Our products are fully supported in the UK and Ireland and manufacturer’s representatives can attend site to assist with ‘problems’, however a call out charge is made and travelling and subsistence expenses are recoverable if the cause is proven to be ‘user/ customer generated’ due to non-adherence to supplied Installation, Operation and Maintenance Instructions, or other instructions supplied with the goods, or non-adherence to good engineering practice and common sense where no instructions were issued. Representatives will attend site only after an order number is received by us for the site visit to cover these charges. Should the cause be deemed to be due to faulty materials or workmanship on our products, no charge will generally be made. Our charges cover per day or part day plus a transport charge for the round trip, which may be mileage, train, taxi or flight charges plus overnight accommodation and subsistence should an overnight stay be required.

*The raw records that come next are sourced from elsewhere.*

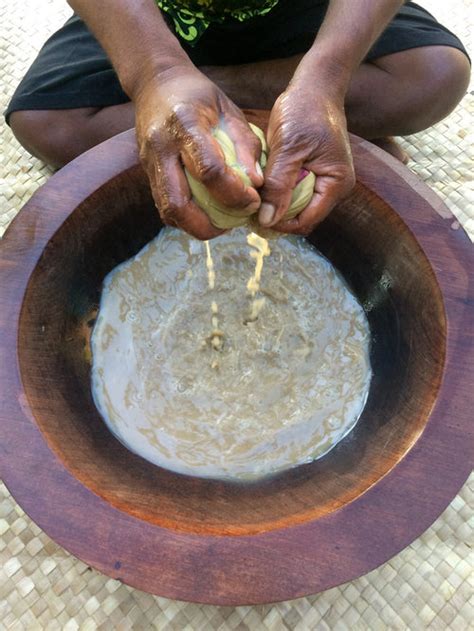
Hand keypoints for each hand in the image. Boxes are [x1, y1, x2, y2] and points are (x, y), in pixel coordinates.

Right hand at [134, 66, 263, 239]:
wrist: (155, 82)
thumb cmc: (199, 94)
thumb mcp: (229, 110)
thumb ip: (245, 145)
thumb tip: (257, 184)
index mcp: (185, 124)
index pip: (209, 170)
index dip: (234, 193)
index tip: (253, 200)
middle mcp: (161, 147)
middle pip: (178, 203)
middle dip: (208, 225)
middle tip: (234, 223)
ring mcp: (149, 163)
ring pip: (167, 211)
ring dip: (195, 226)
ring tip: (221, 222)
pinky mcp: (147, 173)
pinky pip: (164, 206)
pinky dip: (187, 217)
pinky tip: (206, 213)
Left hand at [259, 82, 354, 234]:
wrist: (315, 85)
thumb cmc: (304, 110)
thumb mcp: (288, 148)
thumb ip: (278, 186)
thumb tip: (267, 222)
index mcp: (336, 183)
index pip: (306, 221)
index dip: (280, 224)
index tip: (254, 217)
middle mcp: (335, 187)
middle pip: (302, 216)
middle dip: (276, 216)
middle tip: (248, 208)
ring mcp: (326, 181)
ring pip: (296, 206)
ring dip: (276, 204)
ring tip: (253, 197)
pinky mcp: (315, 173)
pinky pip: (295, 191)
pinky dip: (279, 191)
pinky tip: (261, 186)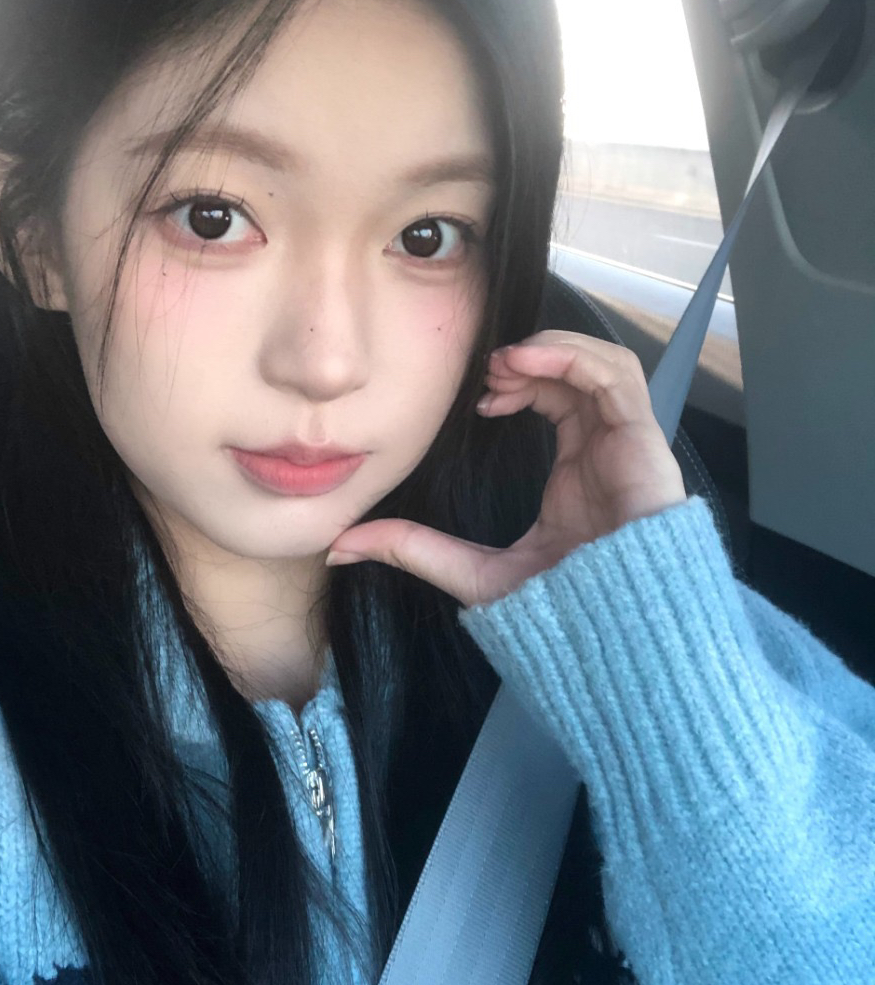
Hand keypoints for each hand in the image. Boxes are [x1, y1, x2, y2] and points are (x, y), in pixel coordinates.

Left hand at [325, 330, 687, 607]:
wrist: (616, 633)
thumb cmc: (564, 611)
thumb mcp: (473, 573)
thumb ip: (413, 549)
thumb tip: (341, 544)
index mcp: (577, 471)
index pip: (558, 399)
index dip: (519, 384)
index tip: (478, 400)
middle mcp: (605, 449)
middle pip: (576, 374)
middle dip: (530, 360)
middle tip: (487, 372)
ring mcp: (627, 443)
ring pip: (601, 364)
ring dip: (550, 350)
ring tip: (505, 363)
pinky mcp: (644, 441)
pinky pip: (617, 375)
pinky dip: (572, 357)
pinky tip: (526, 364)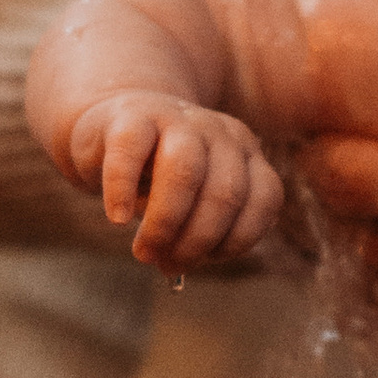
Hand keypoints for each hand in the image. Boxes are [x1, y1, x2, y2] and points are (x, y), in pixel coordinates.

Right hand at [69, 90, 283, 267]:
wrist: (112, 123)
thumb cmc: (155, 174)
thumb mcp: (190, 200)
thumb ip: (194, 229)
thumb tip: (174, 264)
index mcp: (244, 151)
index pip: (264, 197)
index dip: (238, 240)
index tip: (206, 260)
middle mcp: (217, 130)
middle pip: (225, 193)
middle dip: (196, 242)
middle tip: (165, 263)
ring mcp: (175, 117)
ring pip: (184, 171)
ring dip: (165, 223)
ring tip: (144, 251)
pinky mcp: (130, 114)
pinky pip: (130, 150)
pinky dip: (123, 190)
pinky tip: (118, 218)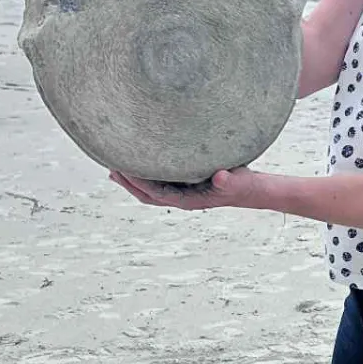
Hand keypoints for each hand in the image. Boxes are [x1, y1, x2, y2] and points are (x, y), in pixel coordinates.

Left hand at [109, 167, 261, 210]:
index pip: (155, 192)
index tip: (122, 169)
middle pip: (146, 194)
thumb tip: (219, 176)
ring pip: (151, 189)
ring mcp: (182, 192)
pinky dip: (146, 175)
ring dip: (133, 180)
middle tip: (110, 167)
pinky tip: (142, 163)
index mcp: (188, 200)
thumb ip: (228, 180)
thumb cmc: (243, 185)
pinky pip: (160, 182)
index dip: (137, 182)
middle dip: (128, 183)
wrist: (252, 190)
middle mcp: (181, 198)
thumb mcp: (237, 181)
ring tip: (116, 168)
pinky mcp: (186, 184)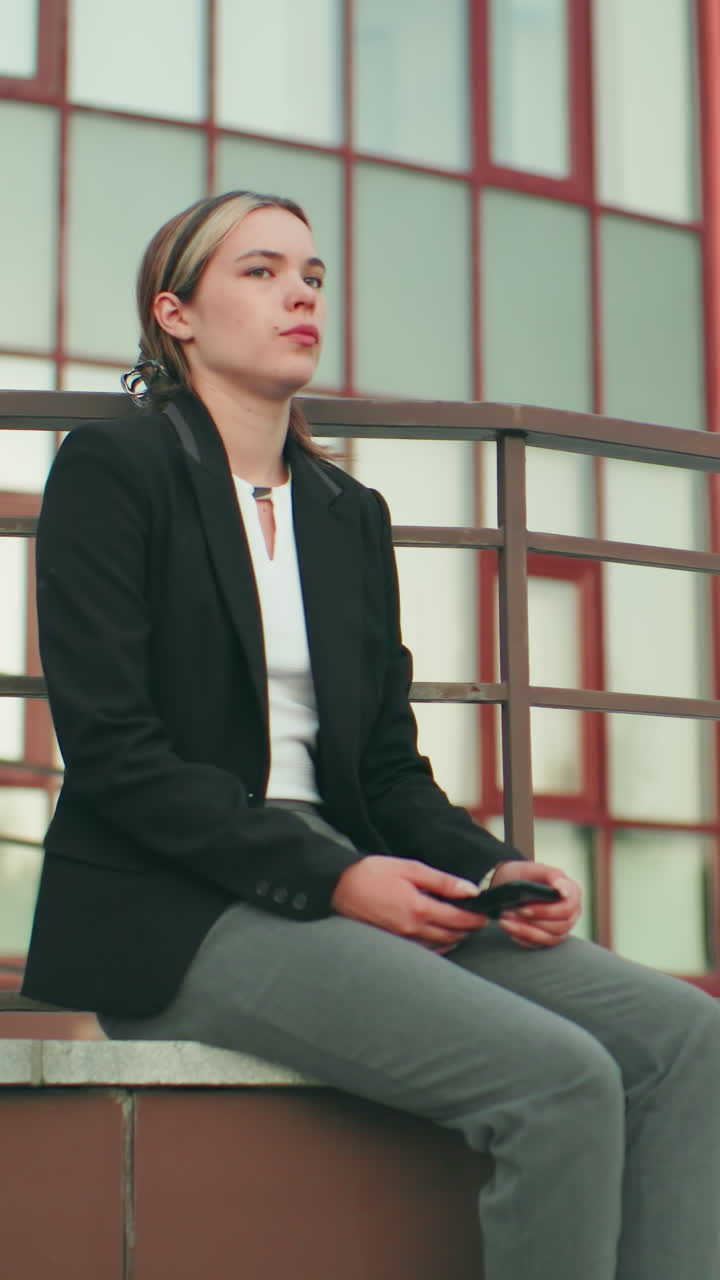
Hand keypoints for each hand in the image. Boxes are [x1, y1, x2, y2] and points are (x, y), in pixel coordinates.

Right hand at [331, 856, 488, 952]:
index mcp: (419, 909)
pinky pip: (425, 950)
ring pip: (440, 946)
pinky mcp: (394, 943)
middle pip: (453, 936)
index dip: (476, 918)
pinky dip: (439, 944)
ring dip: (456, 937)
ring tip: (464, 926)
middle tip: (479, 919)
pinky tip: (442, 935)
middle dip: (469, 929)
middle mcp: (412, 929)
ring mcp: (403, 940)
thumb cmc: (374, 873)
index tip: (486, 913)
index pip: (459, 920)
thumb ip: (443, 882)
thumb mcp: (411, 869)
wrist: (341, 886)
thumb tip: (471, 890)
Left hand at [489, 861, 581, 948]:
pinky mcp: (549, 938)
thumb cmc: (523, 875)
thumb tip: (562, 888)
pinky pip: (539, 945)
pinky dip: (523, 939)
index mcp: (572, 893)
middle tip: (509, 913)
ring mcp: (562, 927)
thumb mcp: (533, 869)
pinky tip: (510, 929)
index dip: (546, 911)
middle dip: (532, 921)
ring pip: (550, 938)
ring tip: (505, 922)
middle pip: (560, 926)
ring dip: (525, 931)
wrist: (509, 883)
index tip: (523, 909)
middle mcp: (572, 912)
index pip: (566, 908)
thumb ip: (551, 875)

The Company shall have the right forthwith to cancel the purchaser’s order if any of the following events occur and subject to enforcement of the Company’s rights to recover the goods and to received payment of the price of damages, the contract shall be deemed to have terminated:
– the purchaser commits any breach of its obligations to the Company
– any distress or execution is levied upon any property of the purchaser
– the purchaser makes or offers to make any arrangement or composition with creditors or commits any act of bankruptcy or insolvency
– any resolution is passed to petition presented to wind up the purchaser
– a receiver or administrator is appointed or any charge takes possession of all or any part of the undertaking or assets of the purchaser
– the purchaser stops payment or ceases or threatens to cease to carry on its business or to pay its debts as and when they fall due
– any remittance for payment of the whole or any part of the purchase price of the goods is dishonoured by the purchaser’s bankers

The purchaser shall not assign or transfer or purport to assign or transfer any contract to which these terms apply to any other person without the Company’s prior written consent. The Company reserves the right to subcontract the performance of the contract of any part of it

If the Company is prevented or delayed (directly or indirectly) from making delivery of the goods or any part thereof or from otherwise performing the contract or any part thereof by reason of war, embargo, riot, strike, lockout, trade dispute, fire, break-down of plant or machinery, inclement weather, interruption of transport, Government action, delay in delivery to the Company of any goods or materials or by any cause whatsoever (whether or not of a like nature to the foregoing) outside its control, is shall be under no liability whatsoever to the purchaser and shall be entitled at its option either to cancel the contract or without any liability to extend the time or times for delivery by a period equivalent to that during which such delivery has been prevented


Save in respect of your statutory rights under the Sale of Goods Act 1977 (as amended) and the Unfair Contracts terms Act 1977 and save in respect our guarantee, we shall not be liable to you by reason of any implied warranty, condition or other term, or any duty at common law, or under these terms of our contract with you, for any indirect, special or consequential loss or damage (whether for loss of profit or otherwise), costs, expenses or other claims for compensation whatsoever (whether caused by our negligence) which arise out of or in connection with the supply of the goods or their use by you.

The contract and these terms shall be governed by English law and the purchaser shall submit to the sole jurisdiction of the English Courts.